The records
========================

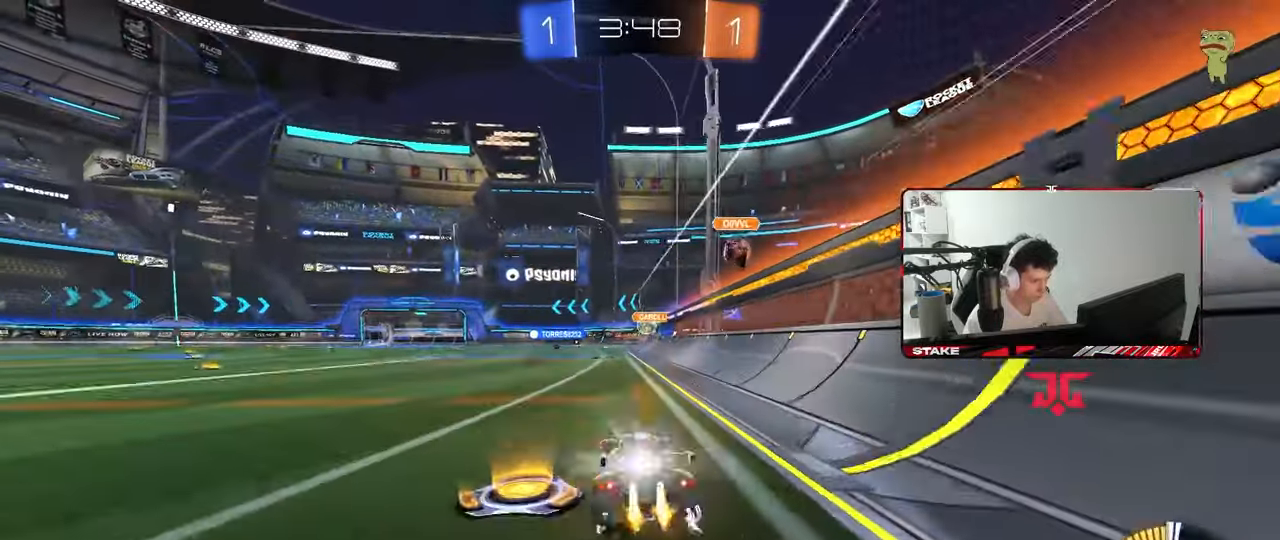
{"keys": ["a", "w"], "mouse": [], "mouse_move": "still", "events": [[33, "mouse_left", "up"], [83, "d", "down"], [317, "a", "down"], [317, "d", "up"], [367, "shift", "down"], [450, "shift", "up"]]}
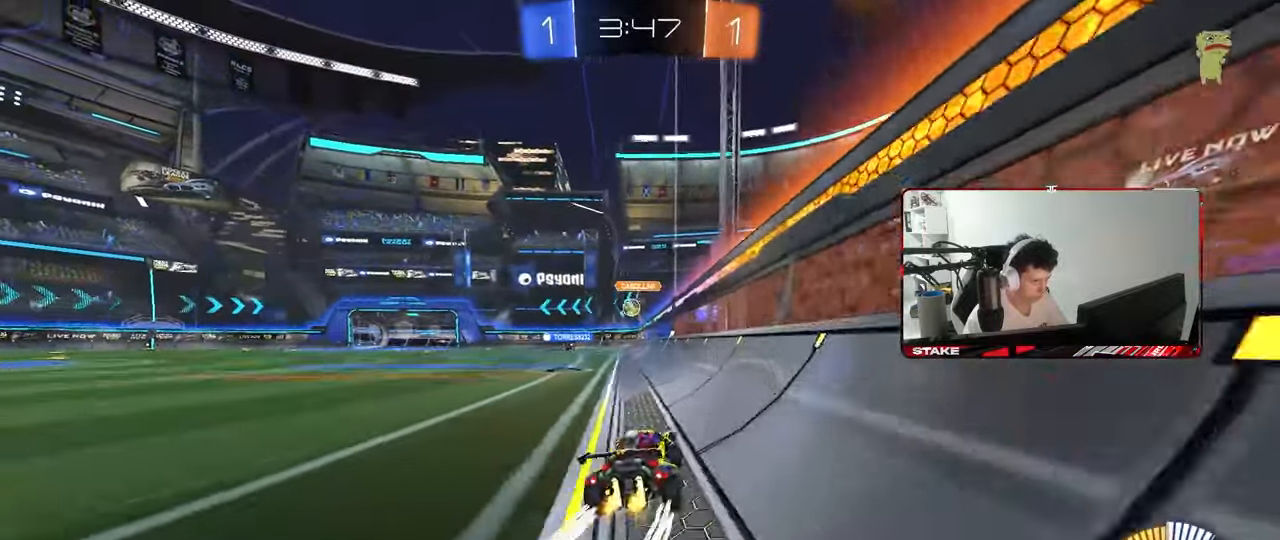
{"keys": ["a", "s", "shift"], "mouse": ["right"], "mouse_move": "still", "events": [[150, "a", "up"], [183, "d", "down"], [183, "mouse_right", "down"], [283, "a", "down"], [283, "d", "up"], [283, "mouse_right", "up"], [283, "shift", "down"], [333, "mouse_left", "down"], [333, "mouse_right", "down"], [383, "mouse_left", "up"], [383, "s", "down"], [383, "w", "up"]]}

========================

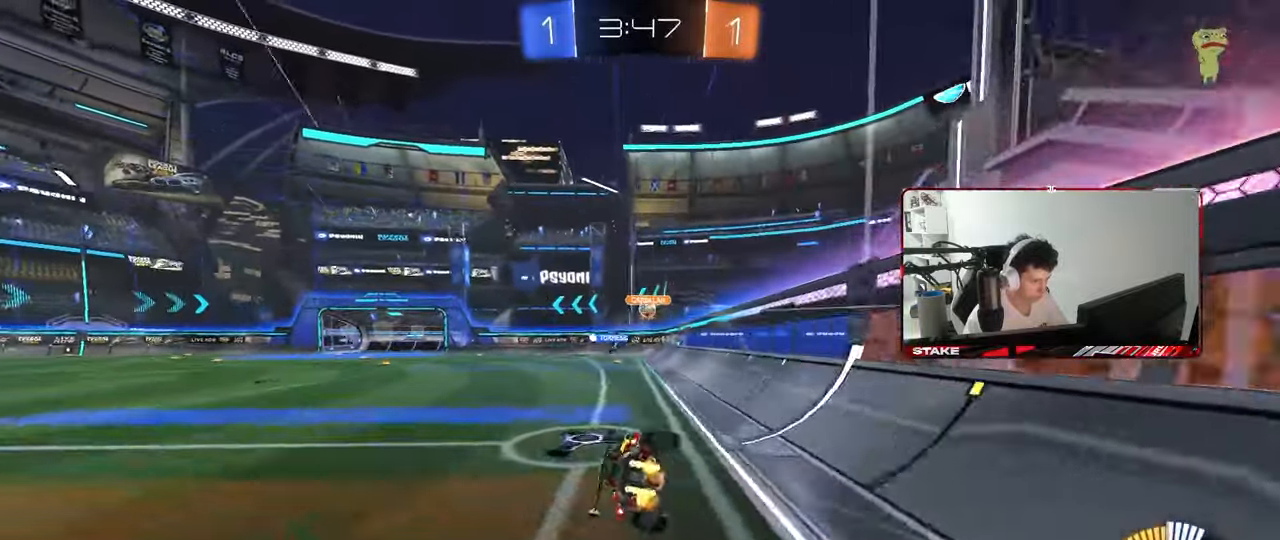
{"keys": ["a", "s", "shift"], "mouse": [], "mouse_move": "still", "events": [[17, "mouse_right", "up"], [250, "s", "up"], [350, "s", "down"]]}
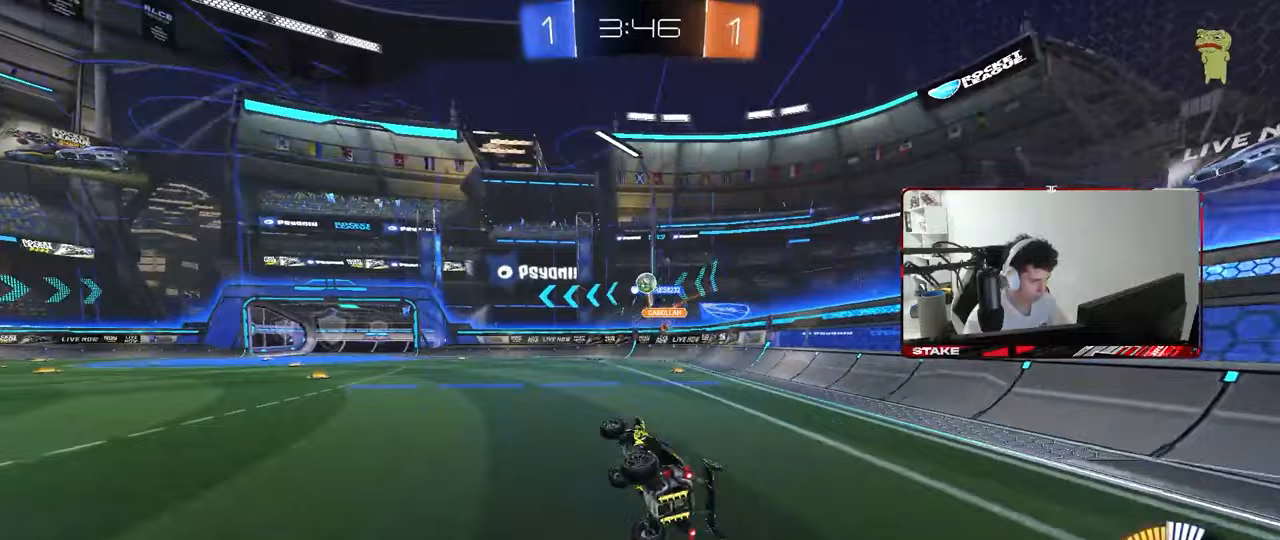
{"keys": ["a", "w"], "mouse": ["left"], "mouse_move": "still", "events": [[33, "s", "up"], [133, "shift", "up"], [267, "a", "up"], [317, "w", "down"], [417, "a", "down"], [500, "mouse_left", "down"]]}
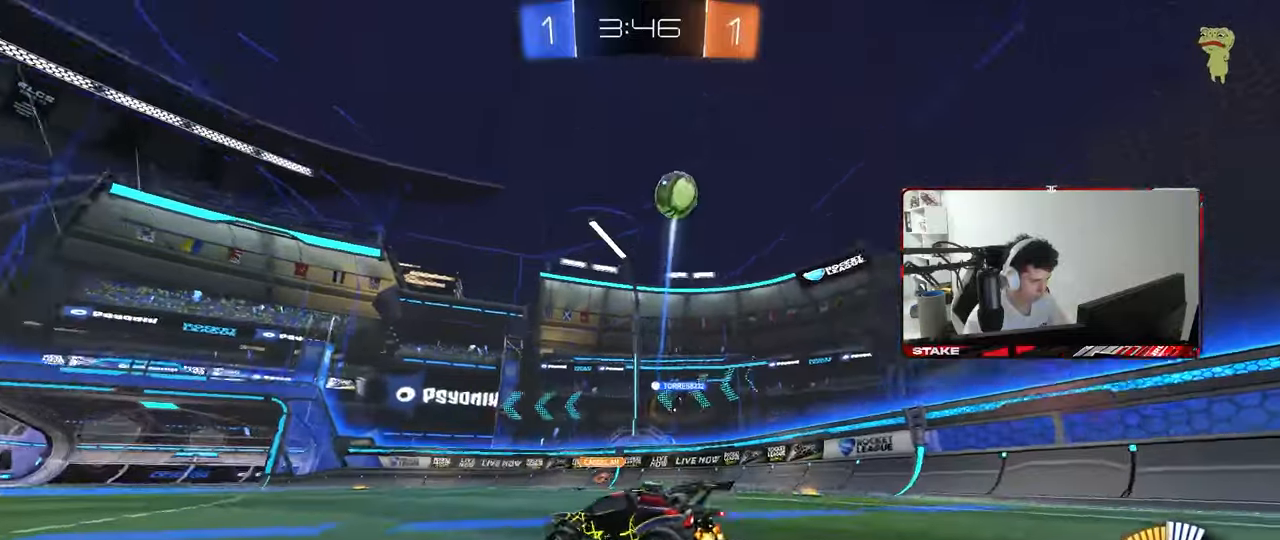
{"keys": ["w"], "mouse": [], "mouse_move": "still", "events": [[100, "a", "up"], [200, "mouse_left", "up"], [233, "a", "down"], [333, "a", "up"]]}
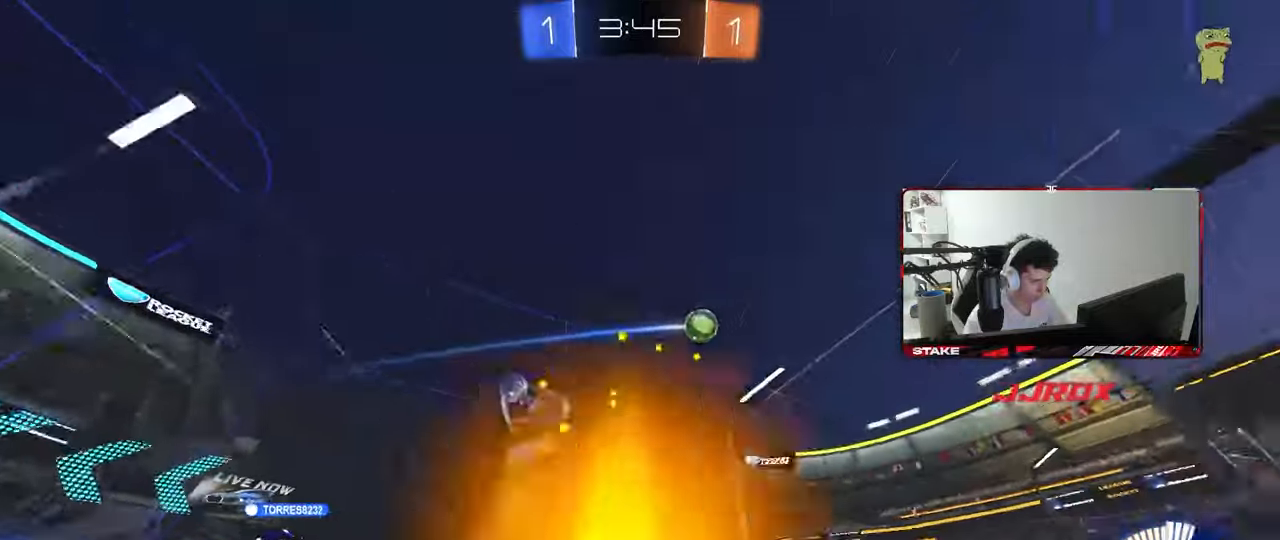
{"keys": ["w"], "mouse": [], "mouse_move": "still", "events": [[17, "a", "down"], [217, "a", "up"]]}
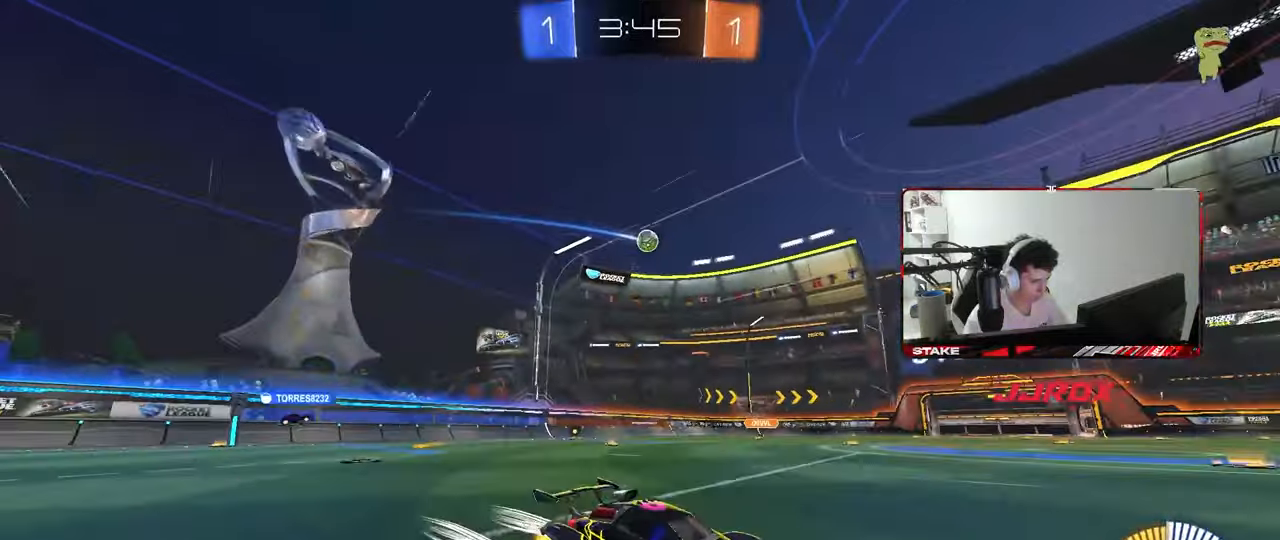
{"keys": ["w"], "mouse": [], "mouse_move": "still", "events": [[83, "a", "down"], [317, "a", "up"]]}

========================

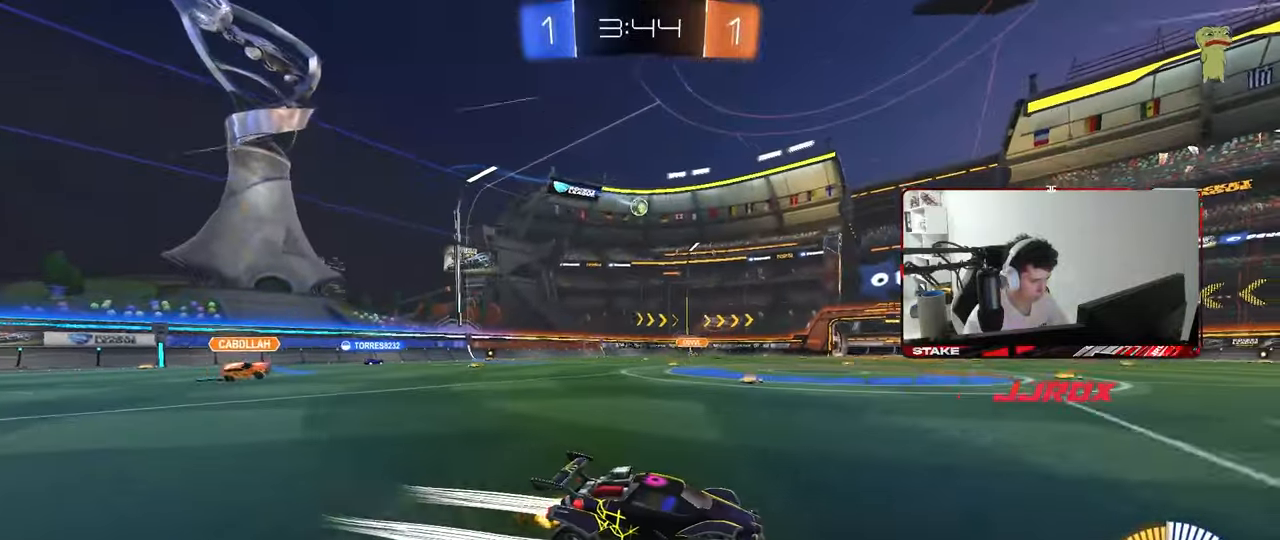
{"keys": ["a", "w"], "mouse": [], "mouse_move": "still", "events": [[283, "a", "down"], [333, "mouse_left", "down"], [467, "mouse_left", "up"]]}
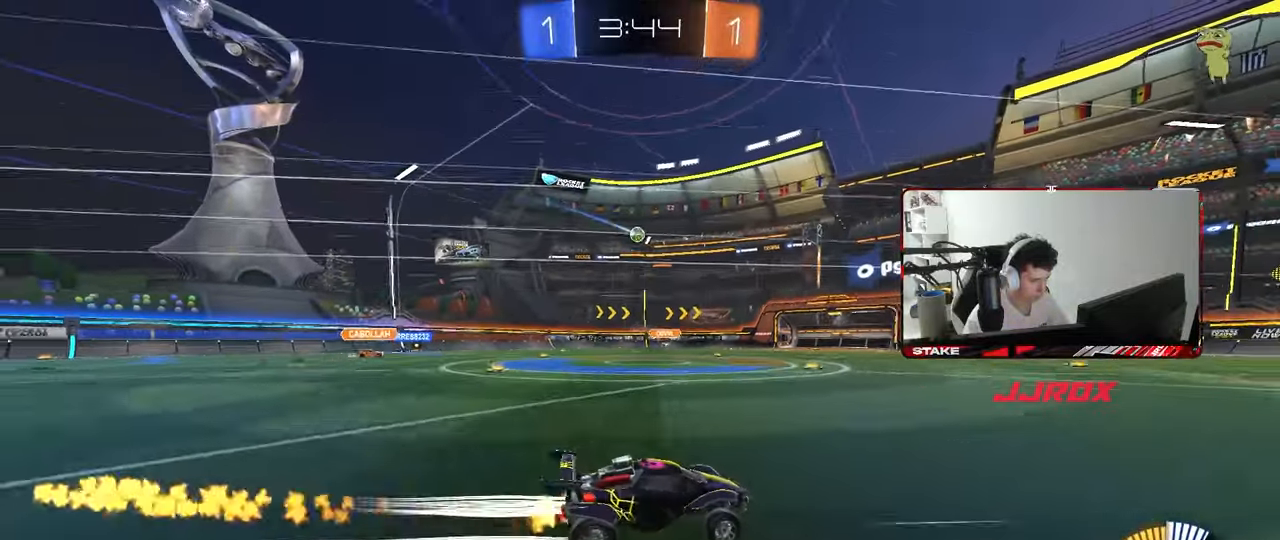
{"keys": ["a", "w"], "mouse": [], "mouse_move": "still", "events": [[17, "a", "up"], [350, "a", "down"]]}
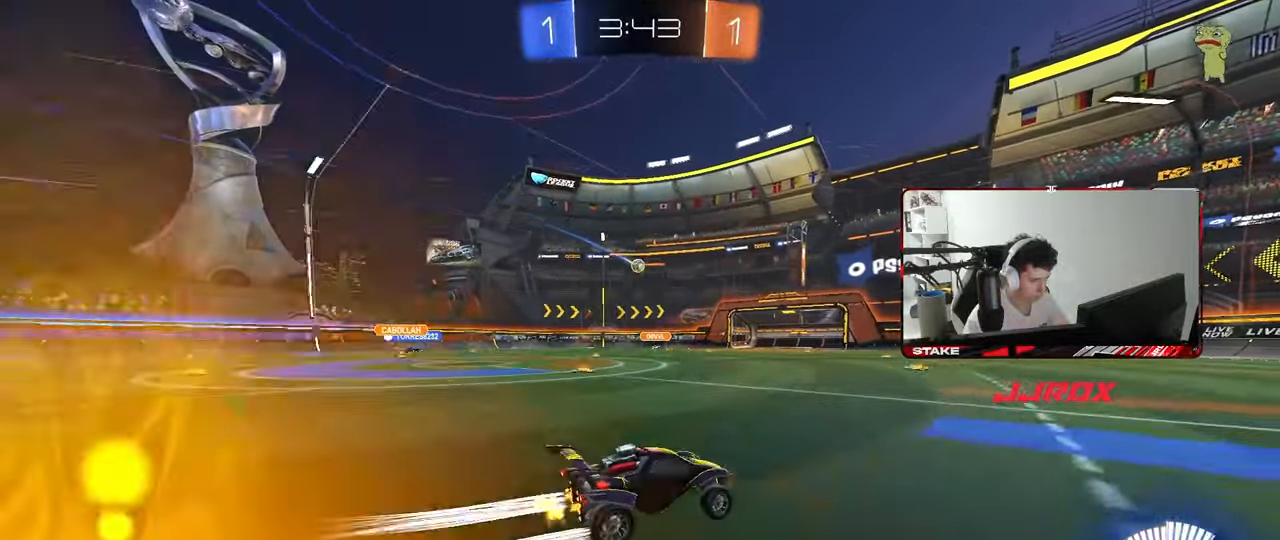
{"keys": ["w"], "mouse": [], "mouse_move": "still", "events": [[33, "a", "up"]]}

========================

Aim of the exercise
Gather up every line from the listing above in which the word "shift" occurs.

Solution below
{"keys": ["a", "w"], "mouse": [], "mouse_move": "still", "events": [[33, "mouse_left", "up"], [83, "d", "down"], [317, "a", "down"], [317, "d", "up"], [367, "shift", "down"], [450, "shift", "up"]]}
{"keys": ["a", "s", "shift"], "mouse": ["right"], "mouse_move": "still", "events": [[150, "a", "up"], [183, "d", "down"], [183, "mouse_right", "down"], [283, "a", "down"], [283, "d", "up"], [283, "mouse_right", "up"], [283, "shift", "down"], [333, "mouse_left", "down"], [333, "mouse_right", "down"], [383, "mouse_left", "up"], [383, "s", "down"], [383, "w", "up"]]}
{"keys": ["a", "s", "shift"], "mouse": [], "mouse_move": "still", "events": [[17, "mouse_right", "up"], [250, "s", "up"], [350, "s", "down"]]}
{"keys": ["a", "w"], "mouse": ["left"], "mouse_move": "still", "events": [[33, "s", "up"], [133, "shift", "up"], [267, "a", "up"], [317, "w", "down"], [417, "a", "down"], [500, "mouse_left", "down"]]}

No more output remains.